Ma se non armare i contendenti, gli ucraini in particolare, può sembrare quasi una cattiveria senza senso, le attuali misure contro la Russia hanno un comune denominatore che ritrovo spesso in molti commenti giornalistici: hanno effetti imprevedibili. (Sull’armare i contendenti i rischi invece sono notissimi.) Alcune risultano colpire indiscriminatamente la popolazione russa, come un vero e proprio attacco armato. Non sappiamo quanto a lungo potremo tenere le sanzioni economiche contro la Russai. Non sappiamo il loro effetto nel medio e lungo termine, nell’immediato ci porterà a un calo del PIL e a un aumento dell’inflazione. Non sappiamo fino a che punto fermeranno la macchina bellica russa. Non sappiamo se sproneranno il popolo russo a rivoltarsi a Putin o se, viceversa, si creerà una opinione pubblica rancorosa e desiderosa di un riscatto, a discapito degli ucraini, ma anche dell’Europa. In un prossimo futuro andrà al potere uno ancora più bellicoso di Putin? Non lo sappiamo. Le armi che daremo all’Ucraina rimarranno all’esercito o saranno distribuite ai civili? E che armi stiamo dando all’Ucraina? La Russia interpreterà questa cessione come una aggressione aumentando l’estensione del conflitto? Non lo sappiamo, molto semplicemente. Un aumento della spesa militare europea porterà sicuramente due cose: sarà più facile farsi la guerra e toglierà le risorse a quelle iniziative che invece la guerra la rendono meno probabile e la curano: cultura, cooperazione e sanità. (Qui potete leggere quello che sta succedendo in Germania.)
Anche nel mondo scientifico, nel tempio delle cooperazione pacifica e del progresso, il CERN, questo virus divisivo ha interrotto, per motivi politici, ogni nuova cooperazione con la Russia. Quando l’ho saputo sono stato male, ho pianto.
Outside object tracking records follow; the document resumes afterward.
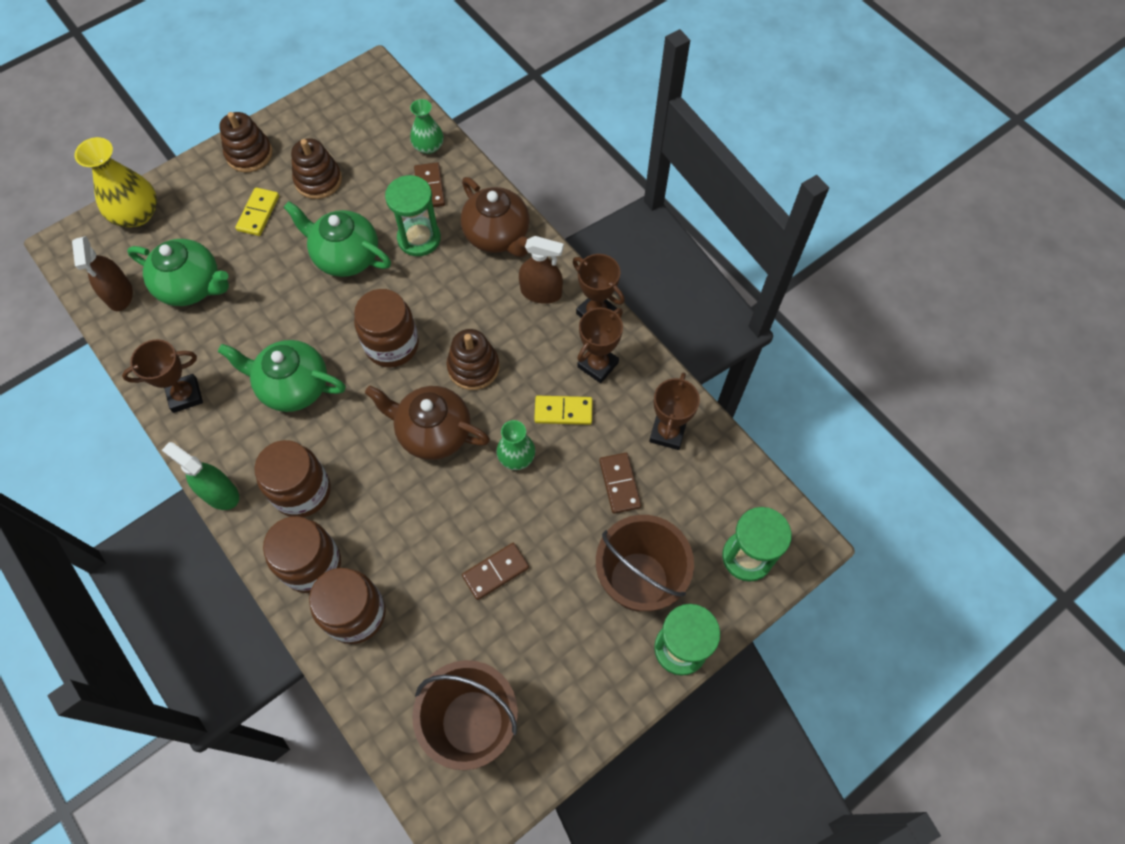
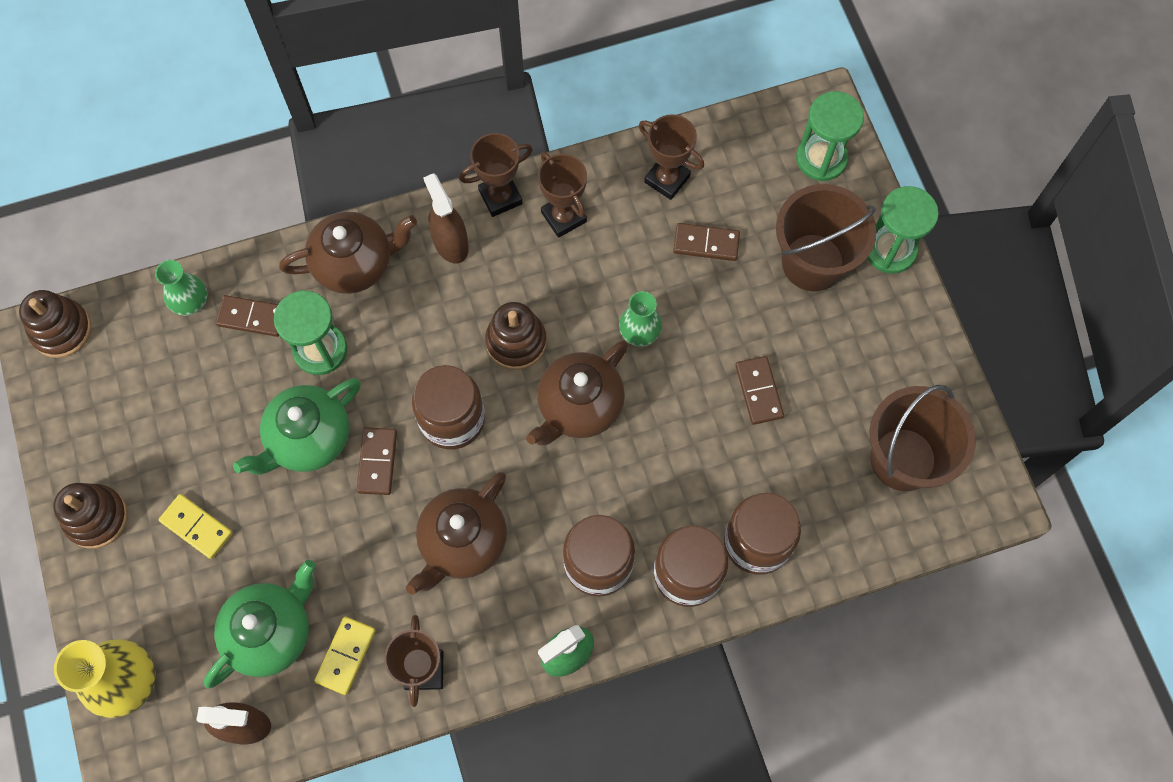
camera: 70 degrees left, 5 degrees up
green teapot [218,340,346,412] -> brown teapot [406,472,507,595]
brown stacking toy [291,138,342,199] -> brown stacking toy moved to [19,290,91,358]
brown spray bottle [519,236,564,304] -> brown spray bottle turned 60 degrees counterclockwise [423,173,469,264]
yellow domino [534,396,593,425] -> yellow domino moved to [315,616,376,695]
none -> brown domino [356,427,397,495]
La filosofa Donatella Di Cesare, in un intervento sul canale YT di Emergency, parla del vero dramma della guerra: la rigidità di pensiero.
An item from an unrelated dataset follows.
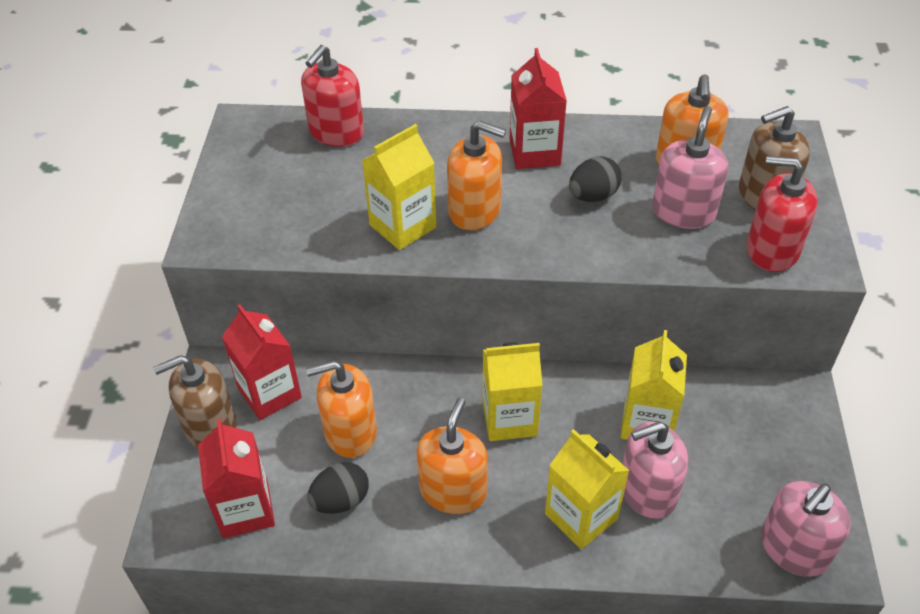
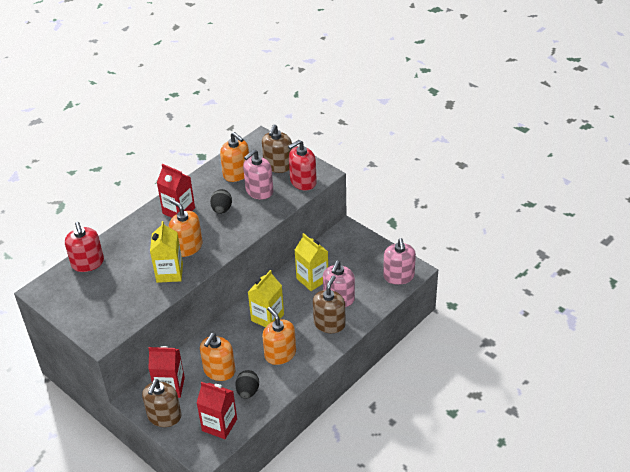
camera: 50 degrees left, 5 degrees down
orange soap dispenser [447,120,506,231] -> orange soap dispenser turned 105 degrees counterclockwise [169,199,203,257]
yellow carton [545,429,629,549] -> brown soap dispenser [313,275,346,333]
pink soap dispenser [652,106,728,229] -> pink soap dispenser turned 105 degrees counterclockwise [243,149,273,200]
Ammetto di non sapere quale sia l’intervento più efficace e sensato per mettere fine a questa guerra (e a molte altre) in tempi brevi. Sicuramente interventi non ponderati e sull’onda dell’emotività porteranno altra incertezza e quindi forse aumenteranno la probabilità di una estensione del conflitto. So invece molto bene quali sono le politiche guerrafondaie, ben rappresentate dalle destre del mondo, ma che, poco o tanto, ormai sono patrimonio indiscusso di ogni partito politico.
Sono politicamente stanco. Stanco di politiche che non si occupano del futuro della società, della sua sua salute e dei diritti degli individui. Sono stanco di politiche che hanno la lungimiranza della mezza giornata, in balia dei sondaggi e degli umori dei social. Vorrei poter dire quello che penso su questa guerra senza essere incasellato, per forza e in modo arbitrario, da qualche parte e in questi giorni mi è molto difficile.